• Source text
I have to politely disagree. Cats cannot be trained or forced to become accustomed to things. They have to do it on their terms. They will become distrustful. He is associating you getting up and coming near with being picked up or handled, which he doesn't want.

Is he food driven? If so use this in association with play. Does he like the feather wand (most kittens favorite toy) You may already be dong this, but use the wand to attract him to you but do not reach for him, let him play with the toy near you. Have food or treats to give him.

*The biggest thing is trust. * Have you ever notice that when a cat has a bad experience, like maybe an unsteady climbing tree, it's hard to get them to near it again. I'm not saying always, but I think many people here may respond with similar issues or training experiences.

I do agree with "brief periods each time". But to me that means short play periods, maybe a dragging or wand toy, followed by a treat.

I'd like to hear others opinions, but I really believe that if "make him let you handle him" it will never get better. He has to learn that if he comes near you he *won't* be handled.


----------



## Mitts & Tess (Sep 4, 2004)

Hal I will politely disagree with you. Let me first clarify I'm not talking about forcing yourself on a cat. Im talking about gently nudging thier comfort levels.

I would ask you to go over to the feral section of cat forum. Look under Taming and Socializing Feral kittens. First read Heidi's Kiity Boot Camp. Then view the Urban Cat Leagues 3 Utube videos. These are the hard cases but the tips in there work on any cat reguardless of its socialization level. Let me know your thoughts after reading and viewing this material.


----------



## catloverami (Jul 5, 2010)

I have to disagree with _hal1_, and agree with _Mitts & Tess_. Cats _do_ need to be handled by vet, children, grandmothers etc., and they do need to learn not to wriggle when being held, whether it's in a vet exam or you're trying to pill it or a toddler picks it up. Kitties from the time they are born should be held for short periods of time, and when they get older, say 9 wks., and are busybodies who would rather play than be held, should be picked up several times a day and be held and cuddled. When they stop wriggling, then they are placed down on the floor to continue their play. Occasionally there will be a kitten born that is skittish from day one, shy of strangers or owner, and never wants to be picked up, and no amount of socializing seems to change its mind....had one like that. In any case, it should still be picked up and handled in a similar manner as _Mitts & Tess_ has suggested, cuddled, and then placed down. They do learn to hold still even though they may not enjoy it all that much because they know it's not for long. 

Sitting on the floor and dragging a feather wand or cord around you and through your lap, or lying on the floor and dragging it over your body will go a long way to having your kitties enjoy being with you and not running away.


----------



## Beckie210789 (May 9, 2011)

• Rows
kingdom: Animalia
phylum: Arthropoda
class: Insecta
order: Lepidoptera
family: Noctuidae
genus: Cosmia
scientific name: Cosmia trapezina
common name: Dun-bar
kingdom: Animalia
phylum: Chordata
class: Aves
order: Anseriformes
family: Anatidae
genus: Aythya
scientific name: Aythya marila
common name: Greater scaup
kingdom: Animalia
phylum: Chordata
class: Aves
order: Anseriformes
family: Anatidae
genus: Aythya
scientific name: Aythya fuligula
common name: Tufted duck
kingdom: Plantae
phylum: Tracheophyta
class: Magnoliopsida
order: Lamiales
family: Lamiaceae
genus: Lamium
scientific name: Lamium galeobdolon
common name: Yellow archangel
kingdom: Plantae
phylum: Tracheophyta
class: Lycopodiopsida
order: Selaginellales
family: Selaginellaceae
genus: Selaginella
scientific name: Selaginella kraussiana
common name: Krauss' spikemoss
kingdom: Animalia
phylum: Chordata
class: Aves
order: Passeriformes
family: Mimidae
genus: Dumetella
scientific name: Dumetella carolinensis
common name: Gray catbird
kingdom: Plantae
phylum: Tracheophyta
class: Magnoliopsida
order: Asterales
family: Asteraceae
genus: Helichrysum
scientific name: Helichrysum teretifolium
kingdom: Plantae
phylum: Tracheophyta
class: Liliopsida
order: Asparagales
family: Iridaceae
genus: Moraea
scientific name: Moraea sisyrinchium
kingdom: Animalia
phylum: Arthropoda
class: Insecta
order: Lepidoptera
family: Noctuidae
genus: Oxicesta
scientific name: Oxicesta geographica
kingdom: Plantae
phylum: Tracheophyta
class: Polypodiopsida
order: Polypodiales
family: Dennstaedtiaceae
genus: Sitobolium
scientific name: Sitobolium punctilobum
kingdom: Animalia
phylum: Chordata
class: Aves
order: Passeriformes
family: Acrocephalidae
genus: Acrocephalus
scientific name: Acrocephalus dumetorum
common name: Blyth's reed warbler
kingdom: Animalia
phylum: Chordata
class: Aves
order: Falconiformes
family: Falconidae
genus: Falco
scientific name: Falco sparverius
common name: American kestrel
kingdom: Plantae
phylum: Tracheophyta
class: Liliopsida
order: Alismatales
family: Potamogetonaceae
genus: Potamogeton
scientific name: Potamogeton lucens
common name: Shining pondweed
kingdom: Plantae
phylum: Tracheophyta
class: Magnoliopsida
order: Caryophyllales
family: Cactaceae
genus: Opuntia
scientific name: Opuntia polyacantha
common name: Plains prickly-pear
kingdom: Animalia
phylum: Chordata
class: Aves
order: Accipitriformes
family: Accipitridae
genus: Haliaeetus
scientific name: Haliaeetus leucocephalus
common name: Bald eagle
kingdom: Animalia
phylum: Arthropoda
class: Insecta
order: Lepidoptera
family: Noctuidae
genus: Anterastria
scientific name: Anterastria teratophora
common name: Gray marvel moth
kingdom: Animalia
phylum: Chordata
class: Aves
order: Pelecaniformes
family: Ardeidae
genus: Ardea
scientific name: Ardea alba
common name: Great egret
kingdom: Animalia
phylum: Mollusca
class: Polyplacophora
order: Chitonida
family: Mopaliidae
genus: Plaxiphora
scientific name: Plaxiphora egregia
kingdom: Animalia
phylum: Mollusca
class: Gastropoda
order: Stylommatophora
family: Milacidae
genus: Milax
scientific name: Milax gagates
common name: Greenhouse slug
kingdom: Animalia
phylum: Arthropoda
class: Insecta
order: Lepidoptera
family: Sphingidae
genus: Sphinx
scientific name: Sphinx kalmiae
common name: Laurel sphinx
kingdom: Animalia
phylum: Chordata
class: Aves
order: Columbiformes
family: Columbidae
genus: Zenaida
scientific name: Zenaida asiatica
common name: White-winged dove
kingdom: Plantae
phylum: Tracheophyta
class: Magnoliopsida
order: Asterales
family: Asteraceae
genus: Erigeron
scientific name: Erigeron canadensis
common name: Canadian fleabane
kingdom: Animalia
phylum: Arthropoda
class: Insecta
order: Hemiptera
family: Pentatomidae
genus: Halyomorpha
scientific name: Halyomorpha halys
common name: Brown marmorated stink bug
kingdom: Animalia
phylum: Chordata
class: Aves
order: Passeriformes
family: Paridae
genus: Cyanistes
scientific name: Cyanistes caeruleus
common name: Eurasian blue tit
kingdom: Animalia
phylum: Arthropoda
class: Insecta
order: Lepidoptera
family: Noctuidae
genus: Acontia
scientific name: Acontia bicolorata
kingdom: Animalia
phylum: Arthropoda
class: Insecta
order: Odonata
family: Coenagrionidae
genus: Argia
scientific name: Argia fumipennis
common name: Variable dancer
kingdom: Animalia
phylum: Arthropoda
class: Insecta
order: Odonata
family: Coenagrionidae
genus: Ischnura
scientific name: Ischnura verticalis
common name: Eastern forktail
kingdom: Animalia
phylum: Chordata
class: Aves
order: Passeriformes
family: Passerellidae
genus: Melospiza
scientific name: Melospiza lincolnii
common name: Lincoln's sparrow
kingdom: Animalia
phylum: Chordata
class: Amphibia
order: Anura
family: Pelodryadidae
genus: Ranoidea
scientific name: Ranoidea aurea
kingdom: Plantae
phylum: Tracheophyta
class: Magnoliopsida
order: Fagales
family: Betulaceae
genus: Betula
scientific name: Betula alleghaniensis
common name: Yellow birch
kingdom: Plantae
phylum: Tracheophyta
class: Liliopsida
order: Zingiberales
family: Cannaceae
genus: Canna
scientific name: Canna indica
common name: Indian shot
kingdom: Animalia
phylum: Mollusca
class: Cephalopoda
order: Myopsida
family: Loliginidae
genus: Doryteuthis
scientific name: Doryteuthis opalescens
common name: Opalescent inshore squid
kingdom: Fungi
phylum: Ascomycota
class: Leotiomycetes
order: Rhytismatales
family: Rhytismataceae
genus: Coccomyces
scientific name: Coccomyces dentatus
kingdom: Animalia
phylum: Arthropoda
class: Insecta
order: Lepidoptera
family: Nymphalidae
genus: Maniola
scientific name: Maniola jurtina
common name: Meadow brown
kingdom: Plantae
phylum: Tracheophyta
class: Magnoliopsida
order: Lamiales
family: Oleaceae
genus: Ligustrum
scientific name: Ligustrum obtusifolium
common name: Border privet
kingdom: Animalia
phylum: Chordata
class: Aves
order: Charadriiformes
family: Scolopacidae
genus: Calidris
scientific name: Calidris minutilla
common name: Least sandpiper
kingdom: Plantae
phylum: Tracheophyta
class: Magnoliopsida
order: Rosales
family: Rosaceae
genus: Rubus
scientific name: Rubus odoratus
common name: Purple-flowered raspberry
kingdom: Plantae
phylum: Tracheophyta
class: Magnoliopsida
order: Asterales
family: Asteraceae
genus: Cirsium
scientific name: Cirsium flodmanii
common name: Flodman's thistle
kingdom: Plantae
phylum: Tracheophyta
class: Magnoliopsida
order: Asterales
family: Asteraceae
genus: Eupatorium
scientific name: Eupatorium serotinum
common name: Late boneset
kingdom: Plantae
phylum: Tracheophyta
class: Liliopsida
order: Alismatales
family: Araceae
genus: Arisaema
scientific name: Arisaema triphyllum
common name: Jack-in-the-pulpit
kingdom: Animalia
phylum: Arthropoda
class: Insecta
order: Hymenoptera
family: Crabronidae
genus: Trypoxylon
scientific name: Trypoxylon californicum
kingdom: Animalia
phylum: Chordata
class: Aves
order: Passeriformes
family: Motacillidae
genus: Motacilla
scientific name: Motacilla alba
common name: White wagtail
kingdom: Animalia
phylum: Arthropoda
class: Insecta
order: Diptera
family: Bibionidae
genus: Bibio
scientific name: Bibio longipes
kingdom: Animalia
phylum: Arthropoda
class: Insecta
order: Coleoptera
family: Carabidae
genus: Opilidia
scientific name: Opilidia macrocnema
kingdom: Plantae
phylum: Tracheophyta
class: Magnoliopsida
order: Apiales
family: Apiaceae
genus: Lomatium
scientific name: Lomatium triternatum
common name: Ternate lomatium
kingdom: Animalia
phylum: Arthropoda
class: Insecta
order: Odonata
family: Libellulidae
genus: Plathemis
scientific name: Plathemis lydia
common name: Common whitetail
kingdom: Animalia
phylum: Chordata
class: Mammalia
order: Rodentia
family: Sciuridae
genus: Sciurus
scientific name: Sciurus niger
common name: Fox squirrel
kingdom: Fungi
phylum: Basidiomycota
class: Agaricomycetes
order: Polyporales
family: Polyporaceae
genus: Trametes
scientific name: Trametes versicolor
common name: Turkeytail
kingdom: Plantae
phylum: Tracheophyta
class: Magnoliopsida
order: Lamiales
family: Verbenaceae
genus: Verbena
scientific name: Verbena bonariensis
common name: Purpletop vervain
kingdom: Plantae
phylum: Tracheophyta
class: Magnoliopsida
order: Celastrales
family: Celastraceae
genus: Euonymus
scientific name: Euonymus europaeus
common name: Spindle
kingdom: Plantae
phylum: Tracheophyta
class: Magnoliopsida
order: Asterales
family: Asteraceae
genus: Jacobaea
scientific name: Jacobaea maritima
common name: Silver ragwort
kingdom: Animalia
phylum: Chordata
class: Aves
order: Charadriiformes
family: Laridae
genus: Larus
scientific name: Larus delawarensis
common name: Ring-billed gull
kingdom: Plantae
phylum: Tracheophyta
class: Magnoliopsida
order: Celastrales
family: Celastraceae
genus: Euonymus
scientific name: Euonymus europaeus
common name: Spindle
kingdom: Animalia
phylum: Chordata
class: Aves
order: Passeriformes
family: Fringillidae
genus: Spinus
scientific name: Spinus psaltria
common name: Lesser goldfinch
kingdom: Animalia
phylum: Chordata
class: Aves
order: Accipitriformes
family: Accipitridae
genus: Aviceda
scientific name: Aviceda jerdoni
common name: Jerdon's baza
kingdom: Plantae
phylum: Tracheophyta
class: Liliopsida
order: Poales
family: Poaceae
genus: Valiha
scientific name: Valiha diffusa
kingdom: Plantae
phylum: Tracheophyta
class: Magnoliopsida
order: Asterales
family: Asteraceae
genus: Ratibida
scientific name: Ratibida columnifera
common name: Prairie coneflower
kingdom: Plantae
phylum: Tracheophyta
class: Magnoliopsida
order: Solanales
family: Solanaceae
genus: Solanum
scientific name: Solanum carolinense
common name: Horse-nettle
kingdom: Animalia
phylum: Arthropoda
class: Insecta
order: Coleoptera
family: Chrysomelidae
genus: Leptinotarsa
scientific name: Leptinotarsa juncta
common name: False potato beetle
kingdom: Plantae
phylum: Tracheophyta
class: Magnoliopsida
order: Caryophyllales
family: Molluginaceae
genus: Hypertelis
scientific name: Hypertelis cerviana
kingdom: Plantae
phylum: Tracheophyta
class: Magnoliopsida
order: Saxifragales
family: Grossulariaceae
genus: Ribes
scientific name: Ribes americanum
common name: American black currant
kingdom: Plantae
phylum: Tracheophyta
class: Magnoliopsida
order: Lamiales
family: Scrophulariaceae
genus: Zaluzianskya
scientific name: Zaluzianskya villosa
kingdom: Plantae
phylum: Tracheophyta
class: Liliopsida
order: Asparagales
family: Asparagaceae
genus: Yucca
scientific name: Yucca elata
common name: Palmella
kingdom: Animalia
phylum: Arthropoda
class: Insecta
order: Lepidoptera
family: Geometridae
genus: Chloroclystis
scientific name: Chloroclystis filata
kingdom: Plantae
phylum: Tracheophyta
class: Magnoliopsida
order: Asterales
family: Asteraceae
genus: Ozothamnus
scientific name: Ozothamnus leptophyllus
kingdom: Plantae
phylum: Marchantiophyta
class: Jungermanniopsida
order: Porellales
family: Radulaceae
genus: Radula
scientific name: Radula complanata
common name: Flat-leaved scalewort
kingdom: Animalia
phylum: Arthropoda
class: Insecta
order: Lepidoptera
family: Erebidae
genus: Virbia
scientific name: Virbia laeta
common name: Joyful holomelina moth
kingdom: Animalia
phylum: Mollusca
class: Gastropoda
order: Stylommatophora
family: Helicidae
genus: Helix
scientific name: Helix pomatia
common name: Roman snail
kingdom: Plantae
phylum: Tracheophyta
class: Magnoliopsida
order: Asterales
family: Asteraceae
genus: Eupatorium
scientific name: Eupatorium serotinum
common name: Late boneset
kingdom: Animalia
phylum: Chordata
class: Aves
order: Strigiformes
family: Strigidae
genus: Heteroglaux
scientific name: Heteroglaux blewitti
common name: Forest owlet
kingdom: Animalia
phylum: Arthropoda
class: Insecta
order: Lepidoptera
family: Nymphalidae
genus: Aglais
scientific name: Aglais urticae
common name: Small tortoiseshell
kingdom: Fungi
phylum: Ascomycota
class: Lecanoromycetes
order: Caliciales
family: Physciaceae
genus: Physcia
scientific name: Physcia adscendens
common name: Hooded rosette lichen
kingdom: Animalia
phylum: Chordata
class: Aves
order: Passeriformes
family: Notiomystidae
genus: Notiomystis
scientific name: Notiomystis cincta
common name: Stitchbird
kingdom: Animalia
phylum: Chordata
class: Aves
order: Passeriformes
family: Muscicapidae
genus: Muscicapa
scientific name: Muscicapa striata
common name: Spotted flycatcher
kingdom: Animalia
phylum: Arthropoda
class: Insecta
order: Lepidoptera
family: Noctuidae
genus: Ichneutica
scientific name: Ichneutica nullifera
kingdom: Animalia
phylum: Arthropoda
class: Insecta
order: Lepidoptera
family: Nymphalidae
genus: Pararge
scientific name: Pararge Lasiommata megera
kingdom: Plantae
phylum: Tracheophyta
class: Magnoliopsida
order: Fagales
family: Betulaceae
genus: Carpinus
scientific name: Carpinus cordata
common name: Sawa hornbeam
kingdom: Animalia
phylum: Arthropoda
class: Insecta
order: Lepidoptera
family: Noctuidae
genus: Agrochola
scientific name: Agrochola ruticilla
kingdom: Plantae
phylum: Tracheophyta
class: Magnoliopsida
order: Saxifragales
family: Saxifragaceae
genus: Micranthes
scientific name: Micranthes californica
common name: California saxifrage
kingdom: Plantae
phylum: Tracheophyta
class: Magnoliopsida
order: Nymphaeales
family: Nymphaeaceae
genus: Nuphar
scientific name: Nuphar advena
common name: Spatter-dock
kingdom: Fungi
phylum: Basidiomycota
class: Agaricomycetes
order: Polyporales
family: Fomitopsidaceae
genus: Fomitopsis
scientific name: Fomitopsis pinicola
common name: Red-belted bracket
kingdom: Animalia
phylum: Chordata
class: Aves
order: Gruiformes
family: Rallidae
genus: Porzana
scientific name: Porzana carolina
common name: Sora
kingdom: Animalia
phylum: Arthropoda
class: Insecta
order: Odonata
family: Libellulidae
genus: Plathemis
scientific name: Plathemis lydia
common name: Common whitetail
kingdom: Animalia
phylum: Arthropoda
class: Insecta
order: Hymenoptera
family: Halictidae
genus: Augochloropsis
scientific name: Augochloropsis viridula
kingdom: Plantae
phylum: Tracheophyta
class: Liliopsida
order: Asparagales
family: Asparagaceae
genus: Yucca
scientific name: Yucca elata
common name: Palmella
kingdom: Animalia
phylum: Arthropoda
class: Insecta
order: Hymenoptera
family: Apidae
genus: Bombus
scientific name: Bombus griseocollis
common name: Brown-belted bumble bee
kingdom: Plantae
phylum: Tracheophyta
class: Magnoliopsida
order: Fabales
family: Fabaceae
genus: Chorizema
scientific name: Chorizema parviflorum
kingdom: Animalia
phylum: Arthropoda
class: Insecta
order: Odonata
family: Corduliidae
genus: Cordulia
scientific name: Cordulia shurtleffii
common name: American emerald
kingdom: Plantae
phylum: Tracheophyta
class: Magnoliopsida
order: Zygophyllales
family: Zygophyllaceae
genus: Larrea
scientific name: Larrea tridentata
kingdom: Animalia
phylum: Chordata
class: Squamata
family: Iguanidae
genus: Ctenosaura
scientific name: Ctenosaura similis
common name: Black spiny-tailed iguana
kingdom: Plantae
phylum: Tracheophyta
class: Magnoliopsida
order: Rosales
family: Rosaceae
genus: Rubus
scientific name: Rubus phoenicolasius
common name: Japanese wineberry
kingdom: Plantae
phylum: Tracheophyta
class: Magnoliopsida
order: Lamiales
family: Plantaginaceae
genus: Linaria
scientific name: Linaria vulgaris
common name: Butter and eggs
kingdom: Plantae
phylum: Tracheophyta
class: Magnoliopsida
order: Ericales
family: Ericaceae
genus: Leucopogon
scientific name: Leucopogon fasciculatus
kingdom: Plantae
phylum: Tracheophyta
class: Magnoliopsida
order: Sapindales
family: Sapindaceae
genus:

• Tasks for this exercise
**A)** Please quote everything from "Is he food driven?" down to "by a treat." in the forum thread about handling cats.
**B)** Rewrite everything from the start of the records down to the line containing "genus: Selaginella", changing "common name" to "vernacular name" and leaving all else as it is. Give only those lines.

• Set of answers
**A)**
Is he food driven? If so use this in association with play. Does he like the feather wand (most kittens favorite toy) You may already be dong this, but use the wand to attract him to you but do not reach for him, let him play with the toy near you. Have food or treats to give him.

*The biggest thing is trust. * Have you ever notice that when a cat has a bad experience, like maybe an unsteady climbing tree, it's hard to get them to near it again. I'm not saying always, but I think many people here may respond with similar issues or training experiences.

I do agree with "brief periods each time". But to me that means short play periods, maybe a dragging or wand toy, followed by a treat.

**B)**
kingdom: Animalia
phylum: Arthropoda
class: Insecta
order: Lepidoptera
family: Noctuidae
genus: Cosmia
scientific name: Cosmia trapezina
vernacular name: Dun-bar
kingdom: Animalia
phylum: Chordata
class: Aves
order: Anseriformes
family: Anatidae
genus: Aythya
scientific name: Aythya marila
vernacular name: Greater scaup
kingdom: Animalia
phylum: Chordata
class: Aves
order: Anseriformes
family: Anatidae
genus: Aythya
scientific name: Aythya fuligula
vernacular name: Tufted duck
kingdom: Plantae
phylum: Tracheophyta
class: Magnoliopsida
order: Lamiales
family: Lamiaceae
genus: Lamium
scientific name: Lamium galeobdolon
vernacular name: Yellow archangel
kingdom: Plantae
phylum: Tracheophyta
class: Lycopodiopsida
order: Selaginellales
family: Selaginellaceae
genus: Selaginella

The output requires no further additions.